Event description (from the event website):

The 4th Annual Meeting of the ÖPPM 2020 will be guided by the main topic “Digitalization in Personalized Medicine”. For obvious reasons, this year’s conference will be held online and we kindly invite you to join us and actively engage in our interactive program. A string of webinars will build the backbone featuring international and national keynotes on societal and technological aspects. Moderated discussions following the lectures will pose ample opportunity for a digital dialogue and allow the generation of sustainable ressources for our webpage. With the “ÖPPM Poster Challenge 2020” we invite students in e-health and IT related areas to share insights into relevant aspects of their work in context of Personalized Medicine.

To continue the tradition of a public ÖPPM event part, we will publish a video series of expert statements with ÖPPM members (language: German) and will roll out our new e-learning tool entitled “Personalisierte Medizin – Medizin der Zukunft?”. This online tool was designed and developed in a collaboration of Open Science – Life Science in Dialogue with the ÖPPM to address particularly high school students, but also other interested parties such as patients or their relatives.

Talk synopsis (from the event website):

In this talk, I discuss the importance of public and patient perspectives in the development of genomic medicine, and present the findings of the Your DNA, Your Say study.

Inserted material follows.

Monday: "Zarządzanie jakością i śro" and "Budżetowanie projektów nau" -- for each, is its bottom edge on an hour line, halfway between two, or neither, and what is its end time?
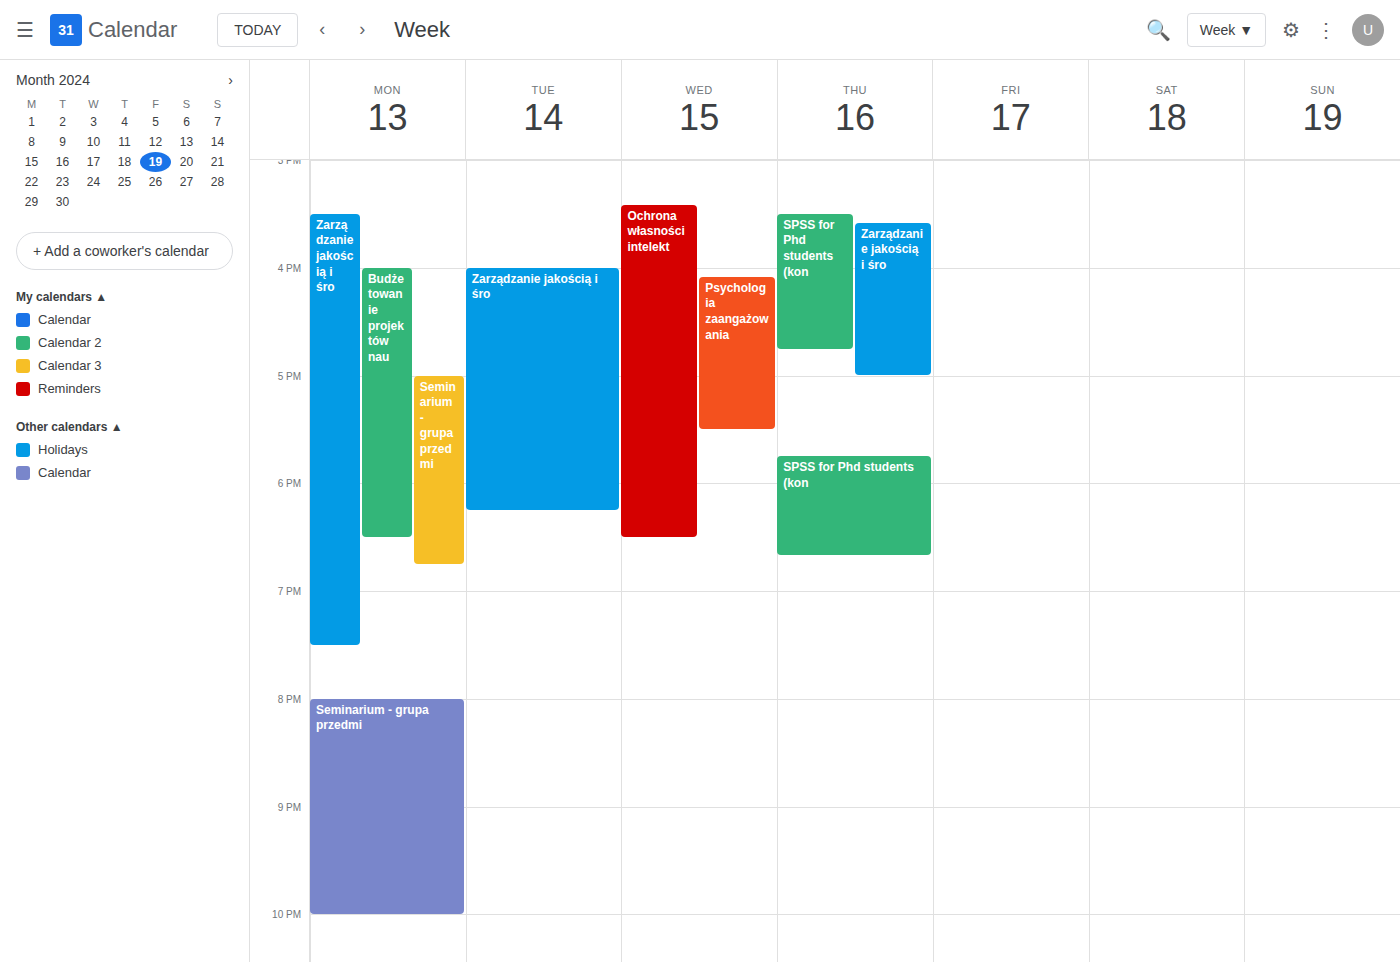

Your DNA, Your Say is a survey of public attitudes towards the donation and sharing of genomic and health data, including 37,000 responses in 15 languages across 22 countries. I present the findings of the study in relation to people’s willingness to donate data about them for clinical and research use, and examine how this is influenced by their familiarity with genetics, their views of genetic information and their trust in those responsible for collecting and managing data.

About me:
Dr. Richard Milne (Wellcome Genome Campus)
I am a social scientist based in the Society and Ethics Research group at the Wellcome Genome Campus, where I lead on the analysis of the Your DNA, Your Say study, and conduct research on social and ethical questions associated with the collection and use of biodata, and the development of tools for the early detection of common disease. I also co-lead work on Ethical, Legal and Social Implications within the University of Cambridge Public Health initiative.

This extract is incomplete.